## Seçilmiş Bölüm
'''
Dini bayramların tarihi seneden seneye değişiklik gösterir çünkü islami kurallarda miladi (şemsi, güneş) takvimi değil, hicri (kameri, ay) takvimi esas alınmıştır. Hicri takvim bir “ay takvimi” olduğu için, yıllar miladi takvimden 11, 12 gün kısadır. Bu nedenle, miladi takvime nazaran, dini bayram ve günler; her sene, bir önceki yıldan 11, 12 gün erken gelir. Yaklaşık olarak her 33 senede bir Ramazan Bayramı aynı günlere isabet eder. Yani bir Ramazan Bayramını, bu sene olduğu gibi Temmuz ayında kutlamak için 33 sene beklemek gerekecektir.
         
RAMAZAN-I ŞERİFİ MEMNUN ETMEK
        
Bir ramazan sonrasında karı koca konuşuyorlarmış. Bey hanımına;
        
-Hanım, bunca zaman oruç tuttuk, acaba Ramazan-ı Şerifi memnun edebildik mi, diye sormuş.
        
Hanım;
        
-A, Efendi! Düşündüğün şeye bak. Hiç memnun olmasaydı her sene on gün önce gelir miydi, demiş.
         
RAMAZAN’I SEVMEK
        
Bayramın yaklaştığı günlerden birinde, iftar sırasında, misafirlerden biri:
        
-Keşke Ramazan senede iki kere gelse, der.
        
Aynı sofrada misafir bulunan Bektaşi ise hemen şu cevabı verir:
        
-Madem bu kadar seversiniz, Ramazan gider gitmez neden Bayram edersiniz.
        
KAÇ HAMSİ
        
Ramazan’da önemli olan şeylerden biri de iftar yemekleridir. Hele bu sene olduğu gibi günde 17 saat oruç tutulduktan sonra, yemek işi daha da önemli hale gelir. Bu nedenle; Dursun, Temel’e sormuş;
        
-Ula Temel, Oruçlu iken kaç hamsi yiyebilursun?
         
-100 tane yiyebilurum.
        
-Hadi ordan. Yesen yesen 1 tane yiyebilursun, gerisini oruçsuz iken yemiş olirsun.
        
Bu espri Temel’in çok hoşuna gitmiş. Hemen Cemal’in yanına koşmuş ve sormuş;
         -
Ha uşağum, oruçlu oruçlu kaç hamsi yiyebilirsun?
'''
## Yapılacak İşlemler
A - Ramazan konulu metne göre aşağıdaki soruları cevaplayın:
(i) Hicri takvimde yıllar, miladi takvime göre kaç gün kısadır?
(ii) Ramazan Bayramı yaklaşık olarak kaç senede bir aynı günlere isabet eder?
(iii) "KAÇ HAMSİ" başlıklı bölümde Temel, oruçluyken kaç hamsi yiyebileceğini söyler?
B - Ramazan konulu metnin "Dini bayramların tarihi" sözlerinin bulunduğu yerden başlayıp "gelir miydi, demiş." sözlerinden sonra biten kısmında "Efendi" yerine "Bey" yazarak güncellenmiş hâlini verin.
C - Ramazan konulu metni, gösterilen son cümleden itibaren sürdürün.

## Sağlanan Materyal
'''
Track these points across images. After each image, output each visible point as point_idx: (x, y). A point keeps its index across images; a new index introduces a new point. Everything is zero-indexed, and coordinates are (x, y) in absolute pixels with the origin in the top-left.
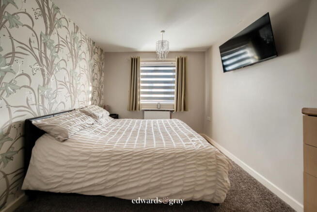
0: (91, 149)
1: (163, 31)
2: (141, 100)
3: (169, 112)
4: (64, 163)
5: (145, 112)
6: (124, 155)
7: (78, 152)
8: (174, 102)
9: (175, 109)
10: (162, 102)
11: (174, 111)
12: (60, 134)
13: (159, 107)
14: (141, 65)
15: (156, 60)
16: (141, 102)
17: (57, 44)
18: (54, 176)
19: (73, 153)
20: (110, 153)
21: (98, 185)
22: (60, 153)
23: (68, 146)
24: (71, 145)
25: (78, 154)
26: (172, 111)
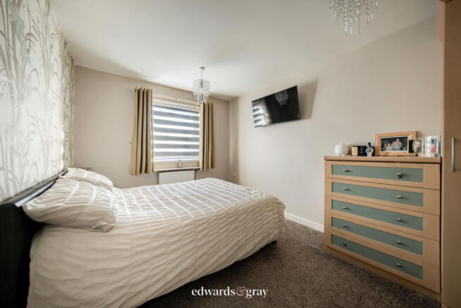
0: (164, 228)
1: (203, 68)
2: (155, 157)
3: (194, 171)
4: (127, 263)
5: (160, 174)
6: (210, 221)
7: (146, 237)
8: (199, 158)
9: (201, 167)
10: (184, 159)
11: (199, 169)
12: (101, 219)
13: (180, 166)
14: (154, 104)
15: (174, 99)
16: (155, 160)
17: (28, 32)
18: (111, 291)
19: (136, 243)
20: (192, 224)
21: (186, 269)
22: (114, 250)
23: (124, 235)
24: (129, 232)
25: (147, 241)
26: (196, 170)
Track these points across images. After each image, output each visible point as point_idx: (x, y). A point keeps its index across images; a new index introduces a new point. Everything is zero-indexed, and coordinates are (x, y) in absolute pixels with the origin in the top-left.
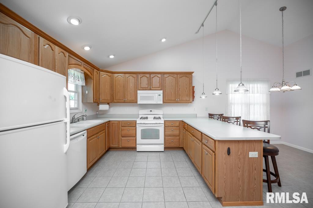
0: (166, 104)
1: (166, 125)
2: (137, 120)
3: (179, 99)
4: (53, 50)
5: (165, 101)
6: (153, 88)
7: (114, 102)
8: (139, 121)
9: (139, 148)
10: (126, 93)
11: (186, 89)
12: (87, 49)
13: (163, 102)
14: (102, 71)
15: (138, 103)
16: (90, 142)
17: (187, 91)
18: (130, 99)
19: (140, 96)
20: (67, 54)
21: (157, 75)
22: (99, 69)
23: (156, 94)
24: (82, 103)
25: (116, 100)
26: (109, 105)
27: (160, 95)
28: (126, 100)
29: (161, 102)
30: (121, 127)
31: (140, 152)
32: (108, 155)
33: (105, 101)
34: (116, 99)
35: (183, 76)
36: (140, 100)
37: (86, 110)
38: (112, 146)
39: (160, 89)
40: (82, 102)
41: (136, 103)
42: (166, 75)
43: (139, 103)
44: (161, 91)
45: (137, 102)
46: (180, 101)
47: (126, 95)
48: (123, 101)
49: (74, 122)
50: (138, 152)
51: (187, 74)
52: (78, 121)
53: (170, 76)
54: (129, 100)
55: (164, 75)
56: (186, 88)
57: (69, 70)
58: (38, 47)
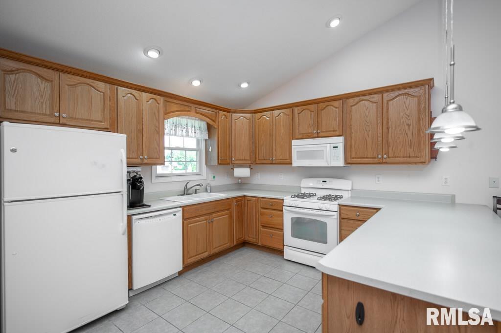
0: (354, 166)
1: (343, 216)
2: (285, 198)
3: (387, 154)
4: (137, 100)
5: (349, 160)
6: (323, 132)
7: (257, 164)
8: (288, 200)
9: (289, 253)
10: (274, 147)
11: (407, 127)
12: (196, 83)
13: (346, 162)
14: (235, 112)
15: (293, 165)
16: (189, 225)
17: (410, 134)
18: (281, 158)
19: (297, 151)
20: (161, 100)
21: (331, 103)
22: (230, 110)
23: (328, 145)
24: (205, 166)
25: (259, 160)
26: (251, 169)
27: (337, 147)
28: (274, 159)
29: (341, 163)
30: (260, 208)
31: (289, 263)
32: (239, 253)
33: (244, 162)
34: (260, 158)
35: (397, 94)
36: (297, 159)
37: (214, 177)
38: (247, 238)
39: (337, 133)
40: (206, 164)
41: (289, 166)
42: (351, 100)
43: (295, 164)
44: (341, 139)
45: (291, 164)
46: (388, 160)
47: (274, 150)
48: (269, 162)
49: (187, 194)
50: (286, 262)
51: (411, 87)
52: (196, 192)
53: (363, 100)
54: (279, 160)
55: (347, 100)
56: (409, 125)
57: (165, 121)
58: (116, 100)
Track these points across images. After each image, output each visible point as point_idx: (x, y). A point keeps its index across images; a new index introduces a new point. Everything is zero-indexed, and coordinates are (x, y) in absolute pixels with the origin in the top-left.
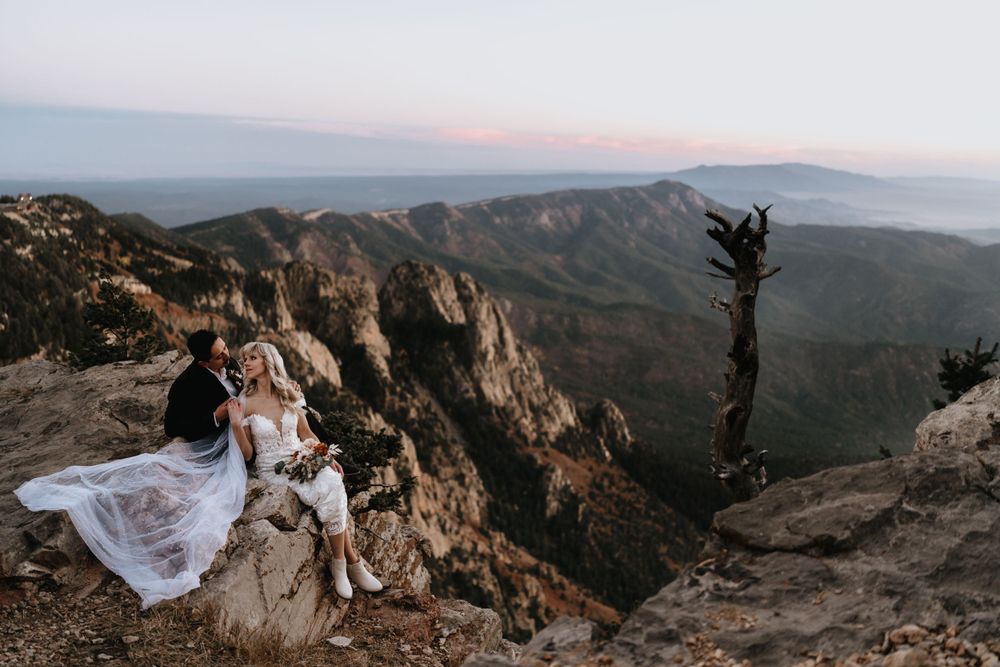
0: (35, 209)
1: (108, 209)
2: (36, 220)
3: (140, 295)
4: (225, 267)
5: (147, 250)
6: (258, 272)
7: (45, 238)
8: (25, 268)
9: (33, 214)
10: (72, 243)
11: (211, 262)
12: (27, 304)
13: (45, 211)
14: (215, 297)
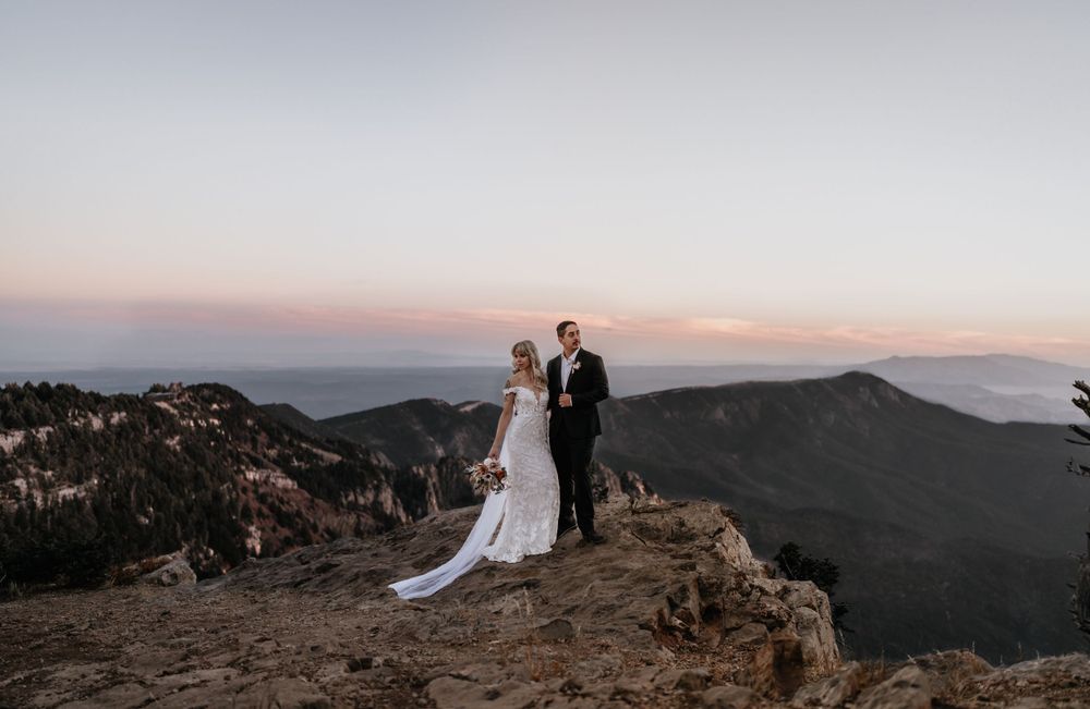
0: (185, 398)
1: (257, 398)
2: (185, 410)
3: (285, 490)
4: (375, 462)
5: (296, 442)
6: (409, 467)
7: (193, 429)
8: (174, 459)
9: (183, 404)
10: (220, 434)
11: (361, 456)
12: (173, 497)
13: (196, 401)
14: (363, 493)
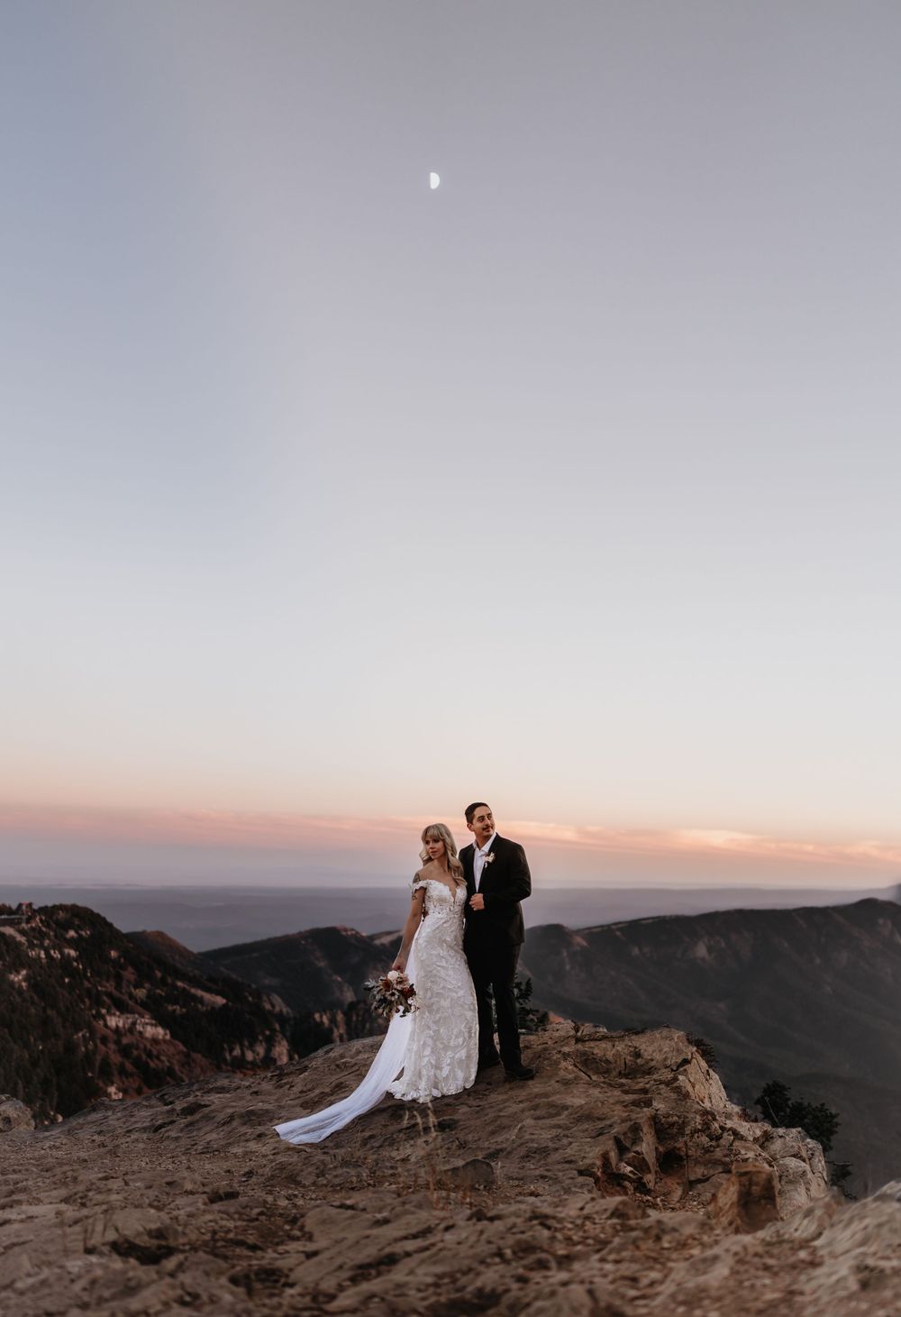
'''
## Madde Madde Cevaplar
A -
(i) 11, 12 gün
(ii) 33 senede bir
(iii) 100 tane

B -
Dini bayramların tarihi seneden seneye değişiklik gösterir çünkü islami kurallarda miladi (şemsi, güneş) takvimi değil, hicri (kameri, ay) takvimi esas alınmıştır. Hicri takvim bir “ay takvimi” olduğu için, yıllar miladi takvimden 11, 12 gün kısadır. Bu nedenle, miladi takvime nazaran, dini bayram ve günler; her sene, bir önceki yıldan 11, 12 gün erken gelir. Yaklaşık olarak her 33 senede bir Ramazan Bayramı aynı günlere isabet eder. Yani bir Ramazan Bayramını, bu sene olduğu gibi Temmuz ayında kutlamak için 33 sene beklemek gerekecektir.
         
RAMAZAN-I ŞERİFİ MEMNUN ETMEK
        
Bir ramazan sonrasında karı koca konuşuyorlarmış. Bey hanımına;
        
-Hanım, bunca zaman oruç tuttuk, acaba Ramazan-ı Şerifi memnun edebildik mi, diye sormuş.
        
Hanım;
        
-A, Bey! Düşündüğün şeye bak. Hiç memnun olmasaydı her sene on gün önce gelir miydi, demiş.

C -
        
-50 tane.
        
-Uşağım 100 tane deseydun, sana muthiş bir espri patlatacaktum.
        
ÇAYIMI İÇİP

           
Ramazan’da en çok özlemi çekilen şeyler, hele tiryakileri için çay ve sigaradır.
         
Bir gün Erzurum kahvelerinden birinde insanlar iftar vaktinin gelmesini beklerken o anda içeriye biri hızla ve hiddetle girmiş;
        
-Abi çabuk bi goşu gelin, bi tenesi orucuni tutmir, basir cigara içirdi gözümün ögünde,
         
Kahveden biri cevap verir;
         
-Ula tamam bi dur neye acele edirsen, ha bu çayımi içim gelirem.
        
KAFAMI VURDUM
        
Ramazan gününde adamın biri yolda giderken, birden ayağı kayıp düşmüş. Arkasından gelen adam, kalkmasına yardım etmiş. Düşen adam teşekkür ettikten sonra:
        
-Sizin bu iyiliğinize nasıl karşılık verebilirim? demiş.
        
-Vallahi ben şimdiki iktidar partisinin bir üyesiyim. İlk seçimlerde bizim partiye oy verirseniz, ödeşmiş oluruz...
       
Adam ters ters bakmış karşısındakine:
       
-Beyefendi... Beyefendi... demiş. Ben düşünce k...çımı yere vurdum, kafamı değil!...

Bir daha ki bayramda görüşmek üzere…
        
Aman kafanızı koruyun.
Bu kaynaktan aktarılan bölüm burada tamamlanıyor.